Tobacco smoke is enormously harmful to your health. There’s no safe way to smoke. Replacing your cigarette with a cigar, pipe, or hookah won’t help you avoid the health risks associated with tobacco products.
Cigarettes contain about 600 ingredients. When they burn, they generate more than 7,000 chemicals, according to the American Lung Association. Many of those chemicals are poisonous and at least 69 of them can cause cancer. Many of the same ingredients are found in cigars and in tobacco used in pipes and hookahs. According to the National Cancer Institute, cigars have a higher level of carcinogens, toxins, and tar than cigarettes.
When using a hookah pipe, you’re likely to inhale more smoke than you would from a cigarette. Hookah smoke has many toxic compounds and exposes you to more carbon monoxide than cigarettes do. Hookahs also produce more secondhand smoke.
In the United States, the mortality rate for smokers is three times that of people who never smoked, according to the Centers for Disease Control and Prevention. It’s one of the leading causes of preventable death.
Central Nervous System
Smoking increases risk of macular degeneration, cataracts, and poor eyesight.

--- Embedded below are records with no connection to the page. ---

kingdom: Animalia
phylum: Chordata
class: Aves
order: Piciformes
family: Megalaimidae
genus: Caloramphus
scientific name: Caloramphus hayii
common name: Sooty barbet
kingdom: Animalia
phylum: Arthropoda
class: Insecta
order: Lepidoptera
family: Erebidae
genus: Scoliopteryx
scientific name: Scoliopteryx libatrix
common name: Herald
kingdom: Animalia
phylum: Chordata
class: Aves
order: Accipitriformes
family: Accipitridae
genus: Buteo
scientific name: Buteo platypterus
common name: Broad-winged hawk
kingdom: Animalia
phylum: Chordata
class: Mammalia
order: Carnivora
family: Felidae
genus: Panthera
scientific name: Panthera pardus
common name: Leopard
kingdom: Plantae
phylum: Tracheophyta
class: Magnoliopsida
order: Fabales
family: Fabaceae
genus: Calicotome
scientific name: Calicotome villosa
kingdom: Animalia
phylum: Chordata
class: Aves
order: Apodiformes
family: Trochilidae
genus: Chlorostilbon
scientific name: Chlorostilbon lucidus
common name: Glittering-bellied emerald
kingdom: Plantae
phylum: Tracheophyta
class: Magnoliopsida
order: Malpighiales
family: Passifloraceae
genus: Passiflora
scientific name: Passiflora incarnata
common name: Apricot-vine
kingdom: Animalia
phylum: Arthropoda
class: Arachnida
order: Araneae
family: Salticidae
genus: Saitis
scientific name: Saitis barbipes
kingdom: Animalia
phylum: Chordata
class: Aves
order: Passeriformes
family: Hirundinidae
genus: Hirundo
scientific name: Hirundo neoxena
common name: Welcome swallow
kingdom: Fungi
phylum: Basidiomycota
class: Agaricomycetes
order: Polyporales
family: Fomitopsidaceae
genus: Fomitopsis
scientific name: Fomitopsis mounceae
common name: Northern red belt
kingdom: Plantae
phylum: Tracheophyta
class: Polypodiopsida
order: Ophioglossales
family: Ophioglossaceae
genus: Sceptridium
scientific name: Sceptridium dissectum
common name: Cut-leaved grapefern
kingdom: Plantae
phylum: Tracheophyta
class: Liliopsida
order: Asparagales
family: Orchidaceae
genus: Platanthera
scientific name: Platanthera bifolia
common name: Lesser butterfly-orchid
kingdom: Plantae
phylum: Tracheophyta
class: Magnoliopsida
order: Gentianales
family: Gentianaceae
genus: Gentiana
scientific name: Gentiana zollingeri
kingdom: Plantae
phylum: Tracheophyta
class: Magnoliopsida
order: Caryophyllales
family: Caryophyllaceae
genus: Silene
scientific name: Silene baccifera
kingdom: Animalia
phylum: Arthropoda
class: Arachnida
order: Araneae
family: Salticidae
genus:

It can also weaken your sense of taste and sense of smell, so food may become less enjoyable.
Your body has a stress hormone called corticosterone, which lowers the effects of nicotine. If you’re under a lot of stress, you’ll need more nicotine to get the same effect.
Physical withdrawal from smoking can impair your cognitive functioning and make you feel anxious, irritated, and depressed. Withdrawal can also cause headaches and sleep problems.
Respiratory System
In a condition called emphysema, the air sacs in your lungs are destroyed. In chronic bronchitis, the lining of the tubes of the lungs becomes inflamed. Over time, smokers are at increased risk of developing these forms of chronic obstructive pulmonary disease (COPD). Long-term smokers are also at increased risk of lung cancer.
Withdrawal from tobacco products can cause temporary congestion and respiratory pain as your lungs begin to clear out.
Children whose parents smoke are more prone to coughing, wheezing, and asthma attacks than children whose parents don’t. They also tend to have more ear infections. Children of smokers have higher rates of pneumonia and bronchitis.
Cardiovascular System
Blood clots and weakened blood vessels in the brain increase a smoker’s risk of stroke. Smokers who have heart bypass surgery are at increased risk of recurrent coronary heart disease. In the long term, smokers are at greater risk of blood cancer (leukemia).
There’s a risk to nonsmokers, too. Breathing secondhand smoke has an immediate effect on the cardiovascular system. Exposure to secondhand smoke increases your risk of stroke, heart attack, and coronary heart disease.
Skin, Hair, and Nails (Integumentary System)
Digestive System
Smoking also increases risk of cancer of the mouth, throat, larynx, and esophagus. Smokers have higher rates of kidney cancer and pancreatic cancer. Even cigar smokers who don’t inhale are at increased risk of mouth cancer.
Smoking also has an effect on insulin, making it more likely that you’ll develop insulin resistance. That puts you at increased risk of type 2 diabetes. When it comes to diabetes, smokers tend to develop complications at a faster rate than nonsmokers.
Smoking also depresses appetite, so you may not be getting all the nutrients your body needs. Withdrawal from tobacco products can cause nausea.
Sexuality and Reproductive System
Smokers experience more complications of pregnancy, including miscarriage, problems with the placenta, and premature delivery.
Pregnant mothers who are exposed to secondhand smoke are also more likely to have a baby with low birth weight. Babies born to mothers who smoke while pregnant are at greater risk of low birth weight, birth defects, and sudden infant death syndrome (SIDS). Newborns who breathe secondhand smoke suffer more ear infections and asthma attacks.